W przypadku Litwy pomoc UE pozwoli przyspieszyć uruchomienie magistrali LitPol Link łączącej polski i litewski system energetyczny. Łączna wartość tej inwestycji to 370 mln euro – jej koszty ponosi Polska i Litwa. Nowe połączenie zostanie uruchomione jeszcze w tym roku.
LitPol Link ma kluczowe znaczenie dla odłączenia się Litwy od dawnego, sowieckiego jeszcze systemu energetycznego BRELL, który łączy trzy kraje bałtyckie i Białoruś z siecią rosyjską. Przypomnijmy, że z udziałem Polski przygotowywane są także projekty dwóch łączników gazowych – z Litwą na północy i z Ukrainą – na południu.
Pozwolą one na tranzyt przez Polskę norweskiego gazu skroplonego z litewskiego terminalu w Kłajpedzie na Ukrainę z pominięciem zależnej od Rosji Białorusi, która obecnie na taki tranzyt się nie zgadza.

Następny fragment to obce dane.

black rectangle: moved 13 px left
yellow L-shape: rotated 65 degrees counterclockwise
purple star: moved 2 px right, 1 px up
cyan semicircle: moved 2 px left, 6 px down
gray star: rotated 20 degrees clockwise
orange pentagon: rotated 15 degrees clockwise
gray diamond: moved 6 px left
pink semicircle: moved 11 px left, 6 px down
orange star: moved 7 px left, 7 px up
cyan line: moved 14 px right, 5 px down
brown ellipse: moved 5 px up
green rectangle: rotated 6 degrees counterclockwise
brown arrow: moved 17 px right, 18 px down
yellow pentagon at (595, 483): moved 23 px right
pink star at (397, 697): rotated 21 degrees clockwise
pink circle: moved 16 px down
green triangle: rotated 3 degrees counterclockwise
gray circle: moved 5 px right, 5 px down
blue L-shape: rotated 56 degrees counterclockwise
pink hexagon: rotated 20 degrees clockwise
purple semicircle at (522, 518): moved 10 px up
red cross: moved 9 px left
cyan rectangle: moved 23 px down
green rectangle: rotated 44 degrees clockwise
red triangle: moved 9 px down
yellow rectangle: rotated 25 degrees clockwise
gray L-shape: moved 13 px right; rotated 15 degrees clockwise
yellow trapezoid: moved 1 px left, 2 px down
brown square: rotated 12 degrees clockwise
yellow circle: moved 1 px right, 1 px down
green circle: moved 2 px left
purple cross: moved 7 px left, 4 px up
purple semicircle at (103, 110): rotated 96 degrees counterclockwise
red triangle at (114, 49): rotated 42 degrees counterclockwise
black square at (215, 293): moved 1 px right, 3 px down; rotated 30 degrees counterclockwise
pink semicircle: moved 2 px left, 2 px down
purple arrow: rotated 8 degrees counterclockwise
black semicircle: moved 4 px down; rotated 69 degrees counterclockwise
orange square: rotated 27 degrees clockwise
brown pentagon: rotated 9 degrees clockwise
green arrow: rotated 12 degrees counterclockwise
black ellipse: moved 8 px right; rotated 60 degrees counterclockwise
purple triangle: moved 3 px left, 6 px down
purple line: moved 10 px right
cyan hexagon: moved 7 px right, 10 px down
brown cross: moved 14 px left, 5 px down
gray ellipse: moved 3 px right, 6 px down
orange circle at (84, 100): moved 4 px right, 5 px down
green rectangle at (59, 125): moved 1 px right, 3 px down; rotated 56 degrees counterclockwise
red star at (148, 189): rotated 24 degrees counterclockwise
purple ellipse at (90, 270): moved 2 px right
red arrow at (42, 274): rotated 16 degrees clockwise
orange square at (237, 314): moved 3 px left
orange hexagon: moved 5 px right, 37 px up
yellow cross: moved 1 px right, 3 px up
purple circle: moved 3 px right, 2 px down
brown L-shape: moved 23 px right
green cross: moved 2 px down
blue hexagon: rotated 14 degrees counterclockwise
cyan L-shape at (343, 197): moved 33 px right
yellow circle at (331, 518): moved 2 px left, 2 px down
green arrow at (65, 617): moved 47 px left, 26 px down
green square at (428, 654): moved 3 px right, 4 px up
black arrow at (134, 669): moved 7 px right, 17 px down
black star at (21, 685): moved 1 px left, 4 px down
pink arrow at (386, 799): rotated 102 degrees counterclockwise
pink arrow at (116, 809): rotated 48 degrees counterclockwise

Projekt budowy korytarzy energetycznych w Europie Środkowo-Wschodniej jest finansowany za pośrednictwem europejskiej fundacji Connecting Europe Facility. Stawia ona sobie za cel rozwój połączeń energetycznych, transportowych oraz informacyjnych w celu zwiększenia bezpieczeństwa UE przy założeniu, że nie odbywa się to kosztem izolacji żadnego innego kraju Unii.
Dzięki tym nowym inwestycjom Polska ma szansę stać się wkrótce czołowym tranzytowym krajem gazu i prądu w Europie Środkowo-Wschodniej.
Kresy24.pl
21 komentarzy
maro
16 lipca 2015 o 19:38no to ruskie maja problem:)pewnie wojne zaczna:)
Weinard
16 lipca 2015 o 23:06A niech ma, swołocz. Myślisz, że gdyby nie mieli takich kłopotów, żyli by spokojnie i pokojowo w stosunku do swoich sąsiadów. Jeśli tak, to grubo się mylisz. Rosja to bandycki kraj.
Frodo
17 lipca 2015 o 13:56Rosja żadnej wojny nie zacznie, nie ma wystarczającego potencjału by toczyć otwarty konflikt z tyloma państwami na raz i na tylu frontach jednocześnie. To co ewentualnie mogłoby być atutem w jej rękach czyli ogromne terytorium jest w bieżących okolicznościach jej poważną wadą m.in ze względu na stan gospodarki, zjawiska społeczne, sankcje. Długa granica i ogromne terytorium to graniczenie z wieloma państwami, z większością z nich Rosja nie ma dobrych stosunków i spory terytorialne albo inne zatargi. To też konieczność łożenia ogromnych pieniędzy na utrzymanie granicy i kontrolowanie obszarów państwa przez wojsko, które samo się sypie. Trzeba tez pamiętać, że Rosja ma na utrzymaniu Nadniestrze, Kaliningrad, Krym, część Donbasu i Ługańska, część Gruzji i inne tereny i potajemne, szemrane interesiki. W samej Rosji poza Moskwą czy Petersburgiem też trudno doszukiwać się kokosów, generalnie reszta terenu wraz ze społeczeństwem tylko jej ciąży (pomijając oczywiście zasoby naturalne ale to nie na nich buduje się dziś przewagę konkurencyjną, tym bardziej, że Europa jak wyżej opisane powoli ale jednak zaczęła dostrzegać niebezpieczeństwo związane z uzależnieniem się od Rosji). Rosja będzie straszyć, korumpować, finansować partie antypaństwowe, umacniać cenzurę, toczyć wojny w internecie, trollować, tu i tam posyłać czołgi i swoich Girkinów pod przykrywką niesienia pomocy. Europa musi tylko dalej uodparniać się na te wirusy a zwłaszcza wzmacniać siebie i swoich sojuszników w tym Ukrainę, gdzie legalny rząd (PROEUROPEJSKI) o to wnioskuje, a ma do tego prawo bo Ukraina to niepodległe państwo.
sandvinik
17 lipca 2015 o 17:45jaki legalny rząd? to były jakieś wybory po majdanie czy coś mi umkneło?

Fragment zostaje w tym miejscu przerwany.